Scheer interviews filmmaker Alex Gibney about his new documentary Taxi to the Dark Side (see the trailer here) This is what we turn our kids into when we send them to war.

One sergeant told one of these kids “take that prisoner out of his comfort zone…” meaning beat him up. And in retrospect they’re deeply haunted by what they have seen and what they did. As one very big, burly guard said, “I wish I had done stuff according to my own morality instead of what was common.”

Scheer: But these are kids who’ve never been out of the country before? Some may have found themselves…

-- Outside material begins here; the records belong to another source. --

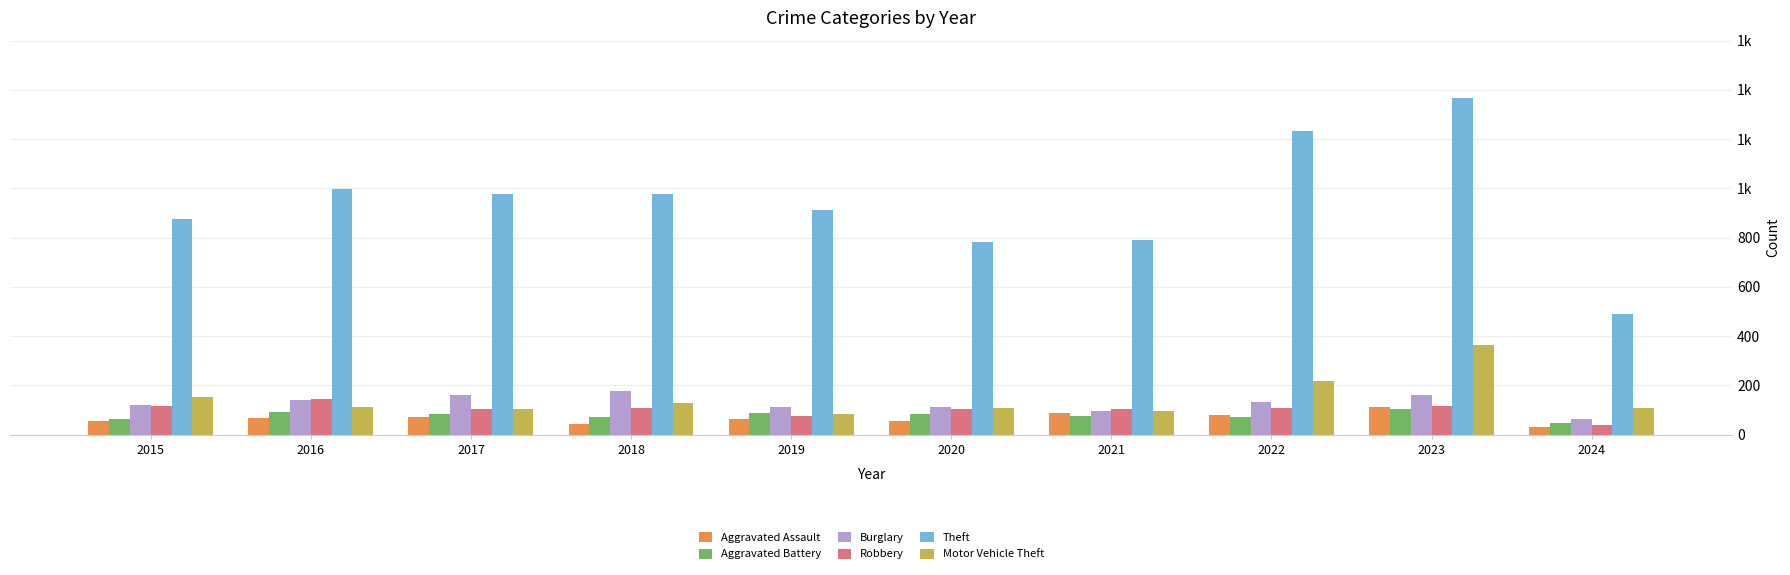

At how many categories does at least one series exceed 736?

9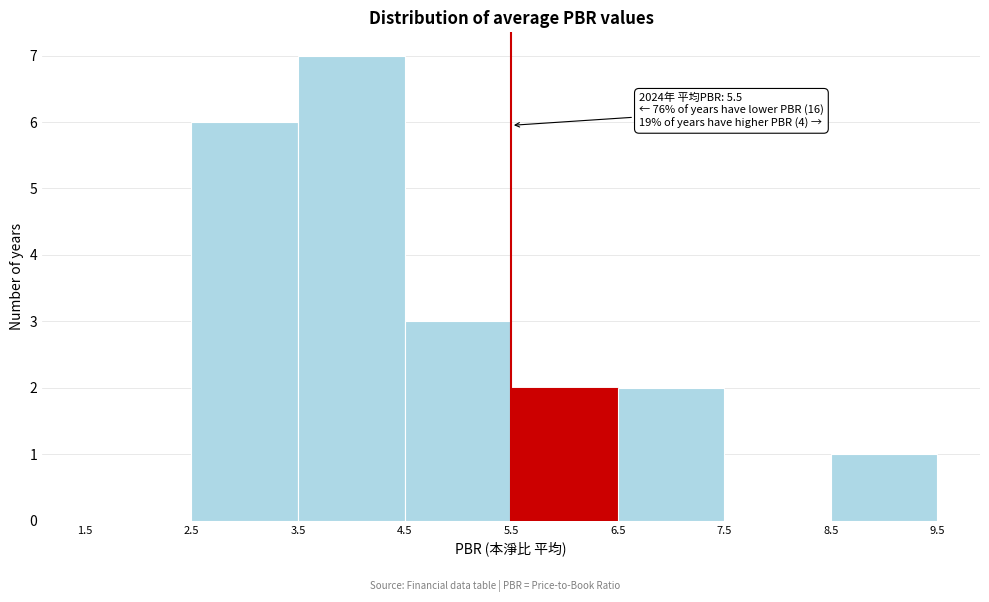

Over which range of the x-axis is the bar tallest?

3.5 to 4.5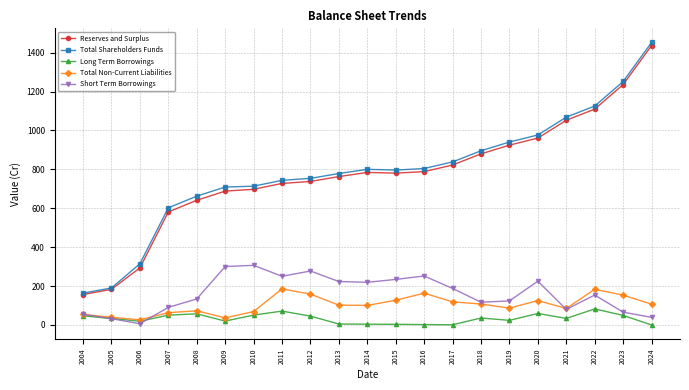

Which series has the widest spread of values?

Total Shareholders Funds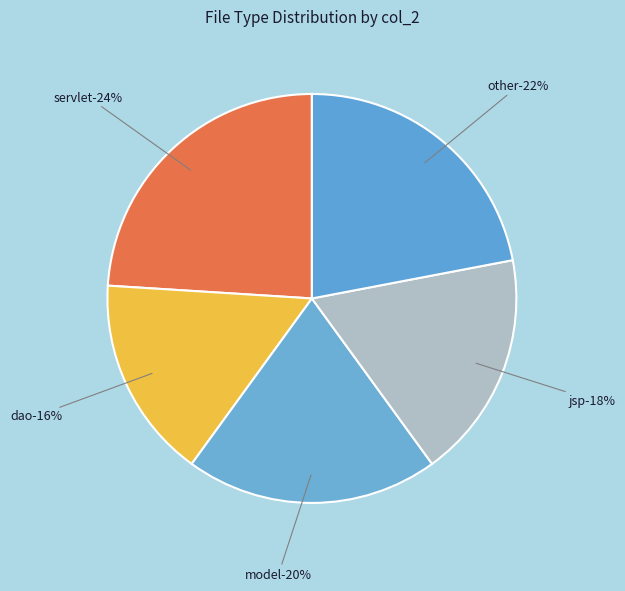

To the nearest percent, what is the difference between the largest and smallest slice percentages?

8%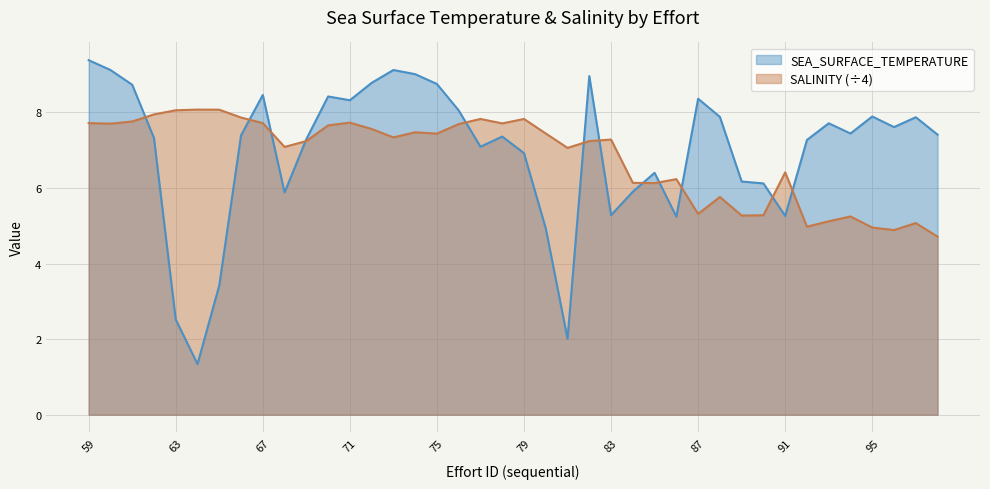

What is the total value across all series at 98?

12.1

Gibney: A lot of them were National Guard and suddenly they’re in a foreign country, where bullets are flying and your buddies are dying. It’s natural…

Scheer: Now this taxi driver, he was totally innocent?

Gibney: That’s one of the things of this story that have always haunted me. There are two things will always haunt me. One is, this kid, he’s a 122 pound kid, he was 22 years old, I believe. He was driving home in his taxi and was picked up by Afghan militia, turned over to American forces. He was told to the Americans that he was responsible for a rocket attack. It turned out that that the people who turned him over were the ones who launched the rocket attack. The Americans didn’t know it. They tortured him so badly that, they beat him so badly, that ultimately he died of his injures after five days. On the third day though they discovered he was innocent, and for another two days they tormented him until he died. They literally kicked his legs so often that they became pulpified.

Scheer: Even though they knew he was innocent?